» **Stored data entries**
--------------------------------
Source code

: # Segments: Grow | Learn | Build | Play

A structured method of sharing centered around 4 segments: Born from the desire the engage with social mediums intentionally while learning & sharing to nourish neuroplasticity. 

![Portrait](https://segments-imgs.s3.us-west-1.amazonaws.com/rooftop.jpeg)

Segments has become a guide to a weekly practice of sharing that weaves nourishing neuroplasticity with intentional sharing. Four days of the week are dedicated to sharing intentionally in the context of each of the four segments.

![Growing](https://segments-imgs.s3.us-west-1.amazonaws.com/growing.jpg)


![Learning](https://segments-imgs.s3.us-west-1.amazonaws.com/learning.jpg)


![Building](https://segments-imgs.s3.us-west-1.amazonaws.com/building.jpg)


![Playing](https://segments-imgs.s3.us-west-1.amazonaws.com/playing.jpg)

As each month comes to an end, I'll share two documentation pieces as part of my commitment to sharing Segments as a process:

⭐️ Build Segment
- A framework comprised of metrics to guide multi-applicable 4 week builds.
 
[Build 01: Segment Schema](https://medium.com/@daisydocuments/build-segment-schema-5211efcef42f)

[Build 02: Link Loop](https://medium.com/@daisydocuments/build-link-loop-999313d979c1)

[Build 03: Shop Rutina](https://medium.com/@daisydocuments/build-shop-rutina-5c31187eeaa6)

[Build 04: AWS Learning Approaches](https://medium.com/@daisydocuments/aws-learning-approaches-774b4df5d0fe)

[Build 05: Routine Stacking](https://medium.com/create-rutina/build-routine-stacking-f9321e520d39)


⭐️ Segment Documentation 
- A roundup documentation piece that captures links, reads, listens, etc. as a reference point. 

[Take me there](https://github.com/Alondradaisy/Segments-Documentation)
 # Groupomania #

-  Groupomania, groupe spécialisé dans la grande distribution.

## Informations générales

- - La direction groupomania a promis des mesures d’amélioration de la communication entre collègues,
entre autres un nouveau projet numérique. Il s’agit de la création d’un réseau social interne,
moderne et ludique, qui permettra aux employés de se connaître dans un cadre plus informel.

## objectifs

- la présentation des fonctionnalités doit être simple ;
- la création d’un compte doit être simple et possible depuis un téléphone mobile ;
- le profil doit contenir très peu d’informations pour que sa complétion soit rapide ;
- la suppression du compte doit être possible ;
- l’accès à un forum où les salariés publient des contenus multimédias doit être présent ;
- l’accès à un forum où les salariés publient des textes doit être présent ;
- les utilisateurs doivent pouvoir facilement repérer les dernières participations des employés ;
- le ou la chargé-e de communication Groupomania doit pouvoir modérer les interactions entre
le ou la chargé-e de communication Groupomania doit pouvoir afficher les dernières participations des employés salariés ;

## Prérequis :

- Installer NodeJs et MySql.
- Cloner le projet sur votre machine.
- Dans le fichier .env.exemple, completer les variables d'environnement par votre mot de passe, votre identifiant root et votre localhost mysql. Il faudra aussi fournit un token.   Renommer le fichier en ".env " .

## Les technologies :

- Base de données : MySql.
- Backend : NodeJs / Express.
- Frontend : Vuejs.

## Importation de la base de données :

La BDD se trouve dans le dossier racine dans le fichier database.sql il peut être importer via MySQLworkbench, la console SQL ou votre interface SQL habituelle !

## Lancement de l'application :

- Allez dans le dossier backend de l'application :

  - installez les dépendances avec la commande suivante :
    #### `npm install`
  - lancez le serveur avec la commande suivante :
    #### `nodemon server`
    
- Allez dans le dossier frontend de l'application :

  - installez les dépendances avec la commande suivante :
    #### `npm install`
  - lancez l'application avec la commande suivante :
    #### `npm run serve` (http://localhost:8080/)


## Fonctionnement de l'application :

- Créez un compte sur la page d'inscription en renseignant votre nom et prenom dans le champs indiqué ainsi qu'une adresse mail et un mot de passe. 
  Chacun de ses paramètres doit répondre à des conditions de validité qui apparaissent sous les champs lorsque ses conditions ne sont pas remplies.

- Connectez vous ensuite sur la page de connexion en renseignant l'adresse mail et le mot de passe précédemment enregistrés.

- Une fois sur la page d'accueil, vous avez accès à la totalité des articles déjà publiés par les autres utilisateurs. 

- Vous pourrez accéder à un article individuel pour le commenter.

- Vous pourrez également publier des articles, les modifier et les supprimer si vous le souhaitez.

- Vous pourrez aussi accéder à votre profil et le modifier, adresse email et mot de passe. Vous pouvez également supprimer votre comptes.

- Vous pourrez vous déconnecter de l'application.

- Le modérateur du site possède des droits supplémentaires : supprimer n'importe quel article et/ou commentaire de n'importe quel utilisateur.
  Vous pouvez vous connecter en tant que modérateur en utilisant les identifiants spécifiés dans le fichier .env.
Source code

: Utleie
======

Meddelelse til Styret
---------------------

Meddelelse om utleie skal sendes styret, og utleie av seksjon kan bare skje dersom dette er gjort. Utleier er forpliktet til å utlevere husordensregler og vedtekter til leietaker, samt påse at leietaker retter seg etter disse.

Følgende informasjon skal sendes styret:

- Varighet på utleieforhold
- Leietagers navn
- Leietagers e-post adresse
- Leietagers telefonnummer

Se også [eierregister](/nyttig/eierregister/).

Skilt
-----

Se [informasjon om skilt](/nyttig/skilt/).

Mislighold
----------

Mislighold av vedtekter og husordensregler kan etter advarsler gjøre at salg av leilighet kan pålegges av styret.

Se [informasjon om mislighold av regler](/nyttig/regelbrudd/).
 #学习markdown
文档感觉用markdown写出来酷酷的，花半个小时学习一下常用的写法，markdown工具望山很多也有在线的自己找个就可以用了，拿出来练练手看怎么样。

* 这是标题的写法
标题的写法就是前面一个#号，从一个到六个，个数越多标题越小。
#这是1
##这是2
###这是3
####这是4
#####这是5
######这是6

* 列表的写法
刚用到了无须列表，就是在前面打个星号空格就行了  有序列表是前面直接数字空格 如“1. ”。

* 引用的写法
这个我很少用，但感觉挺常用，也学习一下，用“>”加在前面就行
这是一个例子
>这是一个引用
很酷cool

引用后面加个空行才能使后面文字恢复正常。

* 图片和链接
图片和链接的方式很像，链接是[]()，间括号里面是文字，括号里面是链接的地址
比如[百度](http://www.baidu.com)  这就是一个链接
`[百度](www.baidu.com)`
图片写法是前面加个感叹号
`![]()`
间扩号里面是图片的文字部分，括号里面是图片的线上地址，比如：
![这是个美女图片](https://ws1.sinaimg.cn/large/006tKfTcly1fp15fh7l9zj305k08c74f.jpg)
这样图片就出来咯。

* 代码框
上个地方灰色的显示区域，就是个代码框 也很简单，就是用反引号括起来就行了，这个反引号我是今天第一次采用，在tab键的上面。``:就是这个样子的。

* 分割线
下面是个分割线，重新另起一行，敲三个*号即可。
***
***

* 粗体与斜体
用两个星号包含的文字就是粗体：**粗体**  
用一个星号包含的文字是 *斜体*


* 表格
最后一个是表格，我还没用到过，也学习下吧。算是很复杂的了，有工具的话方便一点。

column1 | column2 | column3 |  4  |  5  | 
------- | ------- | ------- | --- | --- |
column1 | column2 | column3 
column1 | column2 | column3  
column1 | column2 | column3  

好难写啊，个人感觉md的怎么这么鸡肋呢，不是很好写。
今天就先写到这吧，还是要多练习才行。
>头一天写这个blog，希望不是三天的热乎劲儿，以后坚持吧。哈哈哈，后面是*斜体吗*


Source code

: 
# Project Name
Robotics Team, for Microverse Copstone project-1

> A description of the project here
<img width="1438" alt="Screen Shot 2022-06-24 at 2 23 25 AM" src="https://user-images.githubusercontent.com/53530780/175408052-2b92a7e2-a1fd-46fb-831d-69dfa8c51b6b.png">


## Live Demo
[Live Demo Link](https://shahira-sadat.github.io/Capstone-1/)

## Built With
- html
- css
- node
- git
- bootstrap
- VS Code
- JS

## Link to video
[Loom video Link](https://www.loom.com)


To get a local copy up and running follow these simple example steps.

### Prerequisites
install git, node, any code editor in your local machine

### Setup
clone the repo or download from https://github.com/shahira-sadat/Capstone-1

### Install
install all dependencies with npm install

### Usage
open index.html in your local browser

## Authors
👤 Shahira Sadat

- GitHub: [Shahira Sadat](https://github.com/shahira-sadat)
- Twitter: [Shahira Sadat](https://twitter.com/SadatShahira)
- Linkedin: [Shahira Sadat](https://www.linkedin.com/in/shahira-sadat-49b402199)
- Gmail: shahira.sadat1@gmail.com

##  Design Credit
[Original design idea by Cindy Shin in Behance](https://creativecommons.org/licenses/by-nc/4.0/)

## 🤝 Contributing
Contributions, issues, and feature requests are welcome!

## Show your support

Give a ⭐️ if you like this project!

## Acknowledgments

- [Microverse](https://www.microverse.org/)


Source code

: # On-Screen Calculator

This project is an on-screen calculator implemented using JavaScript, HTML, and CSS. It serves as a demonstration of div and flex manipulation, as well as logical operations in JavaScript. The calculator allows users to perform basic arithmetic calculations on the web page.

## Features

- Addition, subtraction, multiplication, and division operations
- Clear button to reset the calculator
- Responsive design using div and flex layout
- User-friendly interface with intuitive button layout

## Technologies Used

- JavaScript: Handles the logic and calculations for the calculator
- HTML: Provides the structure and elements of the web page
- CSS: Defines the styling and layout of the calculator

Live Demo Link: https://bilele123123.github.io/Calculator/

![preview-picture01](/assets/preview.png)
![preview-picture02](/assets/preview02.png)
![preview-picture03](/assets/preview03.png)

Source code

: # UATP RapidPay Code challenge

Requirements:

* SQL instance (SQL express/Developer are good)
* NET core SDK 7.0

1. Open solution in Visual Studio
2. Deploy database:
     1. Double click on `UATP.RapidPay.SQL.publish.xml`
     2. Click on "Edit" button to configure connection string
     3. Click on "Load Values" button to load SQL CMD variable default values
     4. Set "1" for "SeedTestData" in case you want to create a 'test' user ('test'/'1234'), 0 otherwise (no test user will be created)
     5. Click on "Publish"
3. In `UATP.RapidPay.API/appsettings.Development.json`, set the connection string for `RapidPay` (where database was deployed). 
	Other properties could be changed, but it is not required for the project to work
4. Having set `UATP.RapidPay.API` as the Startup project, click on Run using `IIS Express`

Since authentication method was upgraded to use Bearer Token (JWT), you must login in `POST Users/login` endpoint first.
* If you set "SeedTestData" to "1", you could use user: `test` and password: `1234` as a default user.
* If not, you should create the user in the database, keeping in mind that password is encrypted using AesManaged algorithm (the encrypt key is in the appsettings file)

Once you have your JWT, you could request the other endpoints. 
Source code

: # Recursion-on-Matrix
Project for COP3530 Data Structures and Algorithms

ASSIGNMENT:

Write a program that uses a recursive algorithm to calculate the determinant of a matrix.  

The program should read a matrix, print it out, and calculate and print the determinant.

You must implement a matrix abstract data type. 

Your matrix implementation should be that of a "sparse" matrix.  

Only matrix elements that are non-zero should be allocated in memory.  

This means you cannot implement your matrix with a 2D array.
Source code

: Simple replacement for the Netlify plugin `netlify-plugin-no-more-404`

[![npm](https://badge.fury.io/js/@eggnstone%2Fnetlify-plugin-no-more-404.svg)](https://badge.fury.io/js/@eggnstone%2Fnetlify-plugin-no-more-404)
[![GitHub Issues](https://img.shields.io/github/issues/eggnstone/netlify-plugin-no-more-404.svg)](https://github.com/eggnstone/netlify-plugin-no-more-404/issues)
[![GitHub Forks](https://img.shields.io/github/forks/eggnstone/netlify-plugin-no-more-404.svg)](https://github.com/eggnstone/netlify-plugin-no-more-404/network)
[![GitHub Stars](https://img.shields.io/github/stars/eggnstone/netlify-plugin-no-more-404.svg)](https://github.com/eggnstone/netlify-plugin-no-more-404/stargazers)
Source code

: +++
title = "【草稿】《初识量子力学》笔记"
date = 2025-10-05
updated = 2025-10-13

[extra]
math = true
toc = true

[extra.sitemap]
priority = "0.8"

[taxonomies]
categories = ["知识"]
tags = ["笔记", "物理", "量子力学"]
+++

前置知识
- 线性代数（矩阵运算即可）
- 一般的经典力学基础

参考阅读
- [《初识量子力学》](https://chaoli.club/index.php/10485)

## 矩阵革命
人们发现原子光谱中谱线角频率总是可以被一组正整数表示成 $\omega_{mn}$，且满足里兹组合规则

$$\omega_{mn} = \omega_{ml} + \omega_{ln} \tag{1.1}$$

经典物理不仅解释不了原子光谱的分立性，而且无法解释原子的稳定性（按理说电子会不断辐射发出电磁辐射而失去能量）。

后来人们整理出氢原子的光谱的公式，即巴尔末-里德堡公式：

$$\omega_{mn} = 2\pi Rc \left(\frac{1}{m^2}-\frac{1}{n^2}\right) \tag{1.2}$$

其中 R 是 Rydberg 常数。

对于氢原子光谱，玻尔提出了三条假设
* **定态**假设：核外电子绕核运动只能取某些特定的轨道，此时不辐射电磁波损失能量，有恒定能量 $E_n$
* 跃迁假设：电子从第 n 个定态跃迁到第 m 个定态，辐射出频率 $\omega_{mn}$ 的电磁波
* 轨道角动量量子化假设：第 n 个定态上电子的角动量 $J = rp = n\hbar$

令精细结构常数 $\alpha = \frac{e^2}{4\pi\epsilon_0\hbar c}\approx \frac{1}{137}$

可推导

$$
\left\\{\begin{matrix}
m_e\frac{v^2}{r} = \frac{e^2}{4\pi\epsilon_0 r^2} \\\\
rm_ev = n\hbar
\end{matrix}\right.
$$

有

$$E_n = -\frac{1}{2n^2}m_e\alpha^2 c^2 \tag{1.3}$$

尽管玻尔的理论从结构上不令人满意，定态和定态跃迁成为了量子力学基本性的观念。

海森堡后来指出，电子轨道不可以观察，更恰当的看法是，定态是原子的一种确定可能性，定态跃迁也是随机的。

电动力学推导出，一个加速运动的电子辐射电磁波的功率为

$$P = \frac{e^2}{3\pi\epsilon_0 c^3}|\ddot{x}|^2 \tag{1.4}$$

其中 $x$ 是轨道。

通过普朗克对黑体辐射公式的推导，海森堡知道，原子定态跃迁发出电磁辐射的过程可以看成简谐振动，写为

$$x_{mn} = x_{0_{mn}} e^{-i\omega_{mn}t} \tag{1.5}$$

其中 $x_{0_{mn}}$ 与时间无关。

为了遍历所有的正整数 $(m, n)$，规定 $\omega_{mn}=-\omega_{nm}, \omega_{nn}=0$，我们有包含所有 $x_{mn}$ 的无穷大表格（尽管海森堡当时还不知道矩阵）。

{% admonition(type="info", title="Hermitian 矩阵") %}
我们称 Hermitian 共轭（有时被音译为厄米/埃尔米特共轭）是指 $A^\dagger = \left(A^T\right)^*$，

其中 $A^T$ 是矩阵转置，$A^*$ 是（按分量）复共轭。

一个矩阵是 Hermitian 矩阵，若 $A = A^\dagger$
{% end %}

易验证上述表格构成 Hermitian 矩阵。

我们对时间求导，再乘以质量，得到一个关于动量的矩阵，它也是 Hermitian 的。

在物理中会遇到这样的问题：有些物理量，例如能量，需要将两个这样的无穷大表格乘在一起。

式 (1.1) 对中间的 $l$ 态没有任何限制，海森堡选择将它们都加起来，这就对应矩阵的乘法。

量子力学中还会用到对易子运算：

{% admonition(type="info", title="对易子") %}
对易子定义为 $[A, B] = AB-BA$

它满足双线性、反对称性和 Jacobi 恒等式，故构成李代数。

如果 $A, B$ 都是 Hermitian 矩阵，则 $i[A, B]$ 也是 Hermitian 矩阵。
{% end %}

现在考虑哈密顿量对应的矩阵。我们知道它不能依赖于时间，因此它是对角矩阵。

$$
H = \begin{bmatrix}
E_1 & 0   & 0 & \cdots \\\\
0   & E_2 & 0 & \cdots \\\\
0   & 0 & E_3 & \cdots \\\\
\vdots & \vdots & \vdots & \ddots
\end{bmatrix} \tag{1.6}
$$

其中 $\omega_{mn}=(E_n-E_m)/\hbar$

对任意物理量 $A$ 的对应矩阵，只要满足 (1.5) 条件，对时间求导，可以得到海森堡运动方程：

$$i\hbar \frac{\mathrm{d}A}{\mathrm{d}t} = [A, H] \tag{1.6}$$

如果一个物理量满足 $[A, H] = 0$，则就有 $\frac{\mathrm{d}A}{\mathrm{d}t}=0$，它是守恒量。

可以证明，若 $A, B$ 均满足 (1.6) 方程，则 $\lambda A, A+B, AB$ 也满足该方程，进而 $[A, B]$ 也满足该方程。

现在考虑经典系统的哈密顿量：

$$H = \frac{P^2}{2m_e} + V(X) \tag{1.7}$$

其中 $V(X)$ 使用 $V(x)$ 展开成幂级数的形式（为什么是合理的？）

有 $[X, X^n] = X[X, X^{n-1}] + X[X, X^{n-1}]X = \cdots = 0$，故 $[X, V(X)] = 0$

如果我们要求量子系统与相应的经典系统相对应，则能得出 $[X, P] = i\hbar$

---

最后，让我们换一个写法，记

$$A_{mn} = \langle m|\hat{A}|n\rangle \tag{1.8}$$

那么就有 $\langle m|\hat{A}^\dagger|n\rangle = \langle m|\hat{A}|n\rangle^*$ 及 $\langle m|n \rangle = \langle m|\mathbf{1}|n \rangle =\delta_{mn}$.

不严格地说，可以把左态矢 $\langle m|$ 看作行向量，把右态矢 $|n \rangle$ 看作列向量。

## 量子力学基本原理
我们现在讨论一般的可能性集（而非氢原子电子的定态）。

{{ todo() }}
--------------------------------
» **REQUIRED WORK**
What you give back should be exactly the lines of the data above from the line with "will be created)" through the line with "the appsettings file)", both of those included, and nothing more.

» **THE COMPLETED TASK**
     4. Set "1" for "SeedTestData" in case you want to create a 'test' user ('test'/'1234'), 0 otherwise (no test user will be created)
     5. Click on "Publish"
3. In `UATP.RapidPay.API/appsettings.Development.json`, set the connection string for `RapidPay` (where database was deployed). 
	Other properties could be changed, but it is not required for the project to work
4. Having set `UATP.RapidPay.API` as the Startup project, click on Run using `IIS Express`

Since authentication method was upgraded to use Bearer Token (JWT), you must login in `POST Users/login` endpoint first.
* If you set "SeedTestData" to "1", you could use user: `test` and password: `1234` as a default user.
* If not, you should create the user in the database, keeping in mind that password is encrypted using AesManaged algorithm (the encrypt key is in the appsettings file)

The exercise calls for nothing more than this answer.